In the development community the LTCCP has become a significant document as its arrival, coincided with a massive increase in the fees (called Development Contributions) associated with subdivision and housing developments. Developers now pay to connect to the network infrastructure (roading, drainage, etc) and contribute to a share of the proposed infrastructure upgrades that are planned to occur in the next 10 years. In some areas of Christchurch City this increase was up to 950% !! (To be fair to Christchurch City they decided to phase in the fee regime over three years after protests from the development community).
Some of the criticisms of this new process are:
1. It’s a very lengthy process that ties up Council staff, without achieving the desired transparency
2. The financial documents supporting the setting of Development Contributions are extremely complex and this doesn’t aid transparency.
3. There is generally no right of appeal at the time the Development Contributions are set. Appellants are told that they should have contributed to the consultation process, but by then it’s too late.
4. A lot of the LTCCPs were created at a time when development was quite profitable, and possibly the contributions were set relatively high to reflect that. Now that the pendulum has swung it remains to be seen if Councils adjust the contributions.
5. As the Development Contributions are a source of income for the Council it’s possible that Councils are unfairly shifting costs onto the development community to avoid increasing rates – for political expediency.
6. Development Contributions may not recognize that the growth represented by the development will benefit the local community in all sorts of ways (at the very least financially, by increased rate income).

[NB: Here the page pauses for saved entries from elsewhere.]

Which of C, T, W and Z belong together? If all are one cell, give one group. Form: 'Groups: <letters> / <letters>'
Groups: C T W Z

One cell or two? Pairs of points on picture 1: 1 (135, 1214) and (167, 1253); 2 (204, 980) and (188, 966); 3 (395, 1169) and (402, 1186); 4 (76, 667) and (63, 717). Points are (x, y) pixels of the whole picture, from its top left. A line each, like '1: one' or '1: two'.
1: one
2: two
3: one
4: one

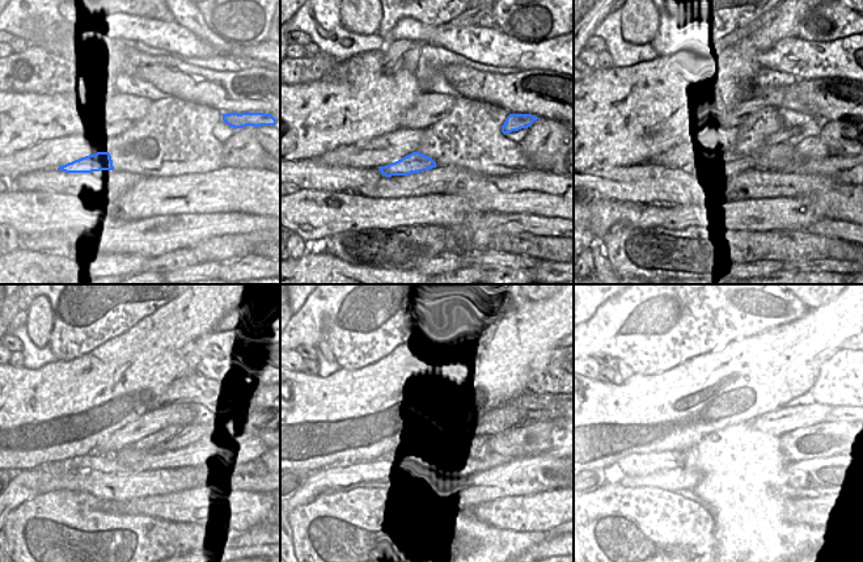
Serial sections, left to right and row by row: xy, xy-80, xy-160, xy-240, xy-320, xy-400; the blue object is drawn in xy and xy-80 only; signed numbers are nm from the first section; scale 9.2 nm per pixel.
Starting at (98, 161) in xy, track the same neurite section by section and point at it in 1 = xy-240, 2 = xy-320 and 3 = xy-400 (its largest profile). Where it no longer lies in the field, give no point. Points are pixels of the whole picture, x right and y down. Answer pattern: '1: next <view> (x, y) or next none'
1: next xy-240 (194, 444)
2: next xy-320 (524, 438)
3: next xy-400 (825, 439)

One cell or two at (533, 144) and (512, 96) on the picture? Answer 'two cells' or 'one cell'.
two cells

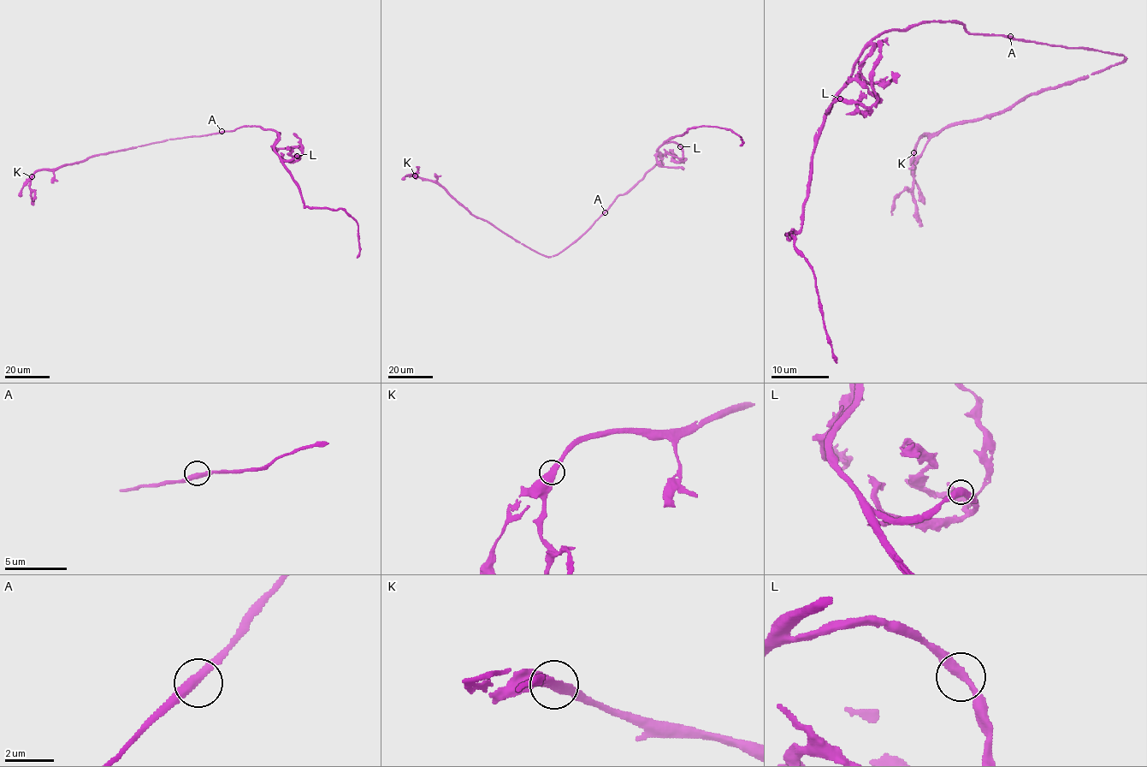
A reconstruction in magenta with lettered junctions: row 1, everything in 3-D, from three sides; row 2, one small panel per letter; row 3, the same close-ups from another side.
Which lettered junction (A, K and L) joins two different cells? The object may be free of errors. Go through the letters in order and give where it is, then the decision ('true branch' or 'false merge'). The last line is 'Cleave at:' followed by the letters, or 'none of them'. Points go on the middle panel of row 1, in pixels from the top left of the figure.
A: place (605, 212); true branch
K: place (415, 175); true branch
L: place (680, 146); true branch
Cleave at: none of them

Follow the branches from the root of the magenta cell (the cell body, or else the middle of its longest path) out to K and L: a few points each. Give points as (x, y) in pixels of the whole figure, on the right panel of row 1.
K: (1008, 38), (1093, 49), (1125, 59), (1078, 80), (1027, 95), (997, 114), (926, 133), (913, 152)
L: (1008, 38), (971, 34), (955, 21), (884, 30), (861, 53), (827, 110), (840, 99)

7. Development Contributions are supposed to be targeted to specific infrastructure projects and if those projects are not carried out then they are supposed to be refunded. The logistics of this are horrific – who gets refunded? How does Council track 10 years worth of projects, and refund only on those that aren’t paid out?
It’s interesting that as a country we think immigration is desirable –it’s a substantial driver of economic growth. However on a local level the Development Contributions actively discourage growth.
And finally, we applaud the Central Otago District Council’s recent move to defer development contributions to the time of sale, brought into action by a sense of fairness from elected Councillors despite opposition from their staff (thanks to Owen McShane from the Centre for Resource Management Studies for the heads-up). ODT 29 May 2009.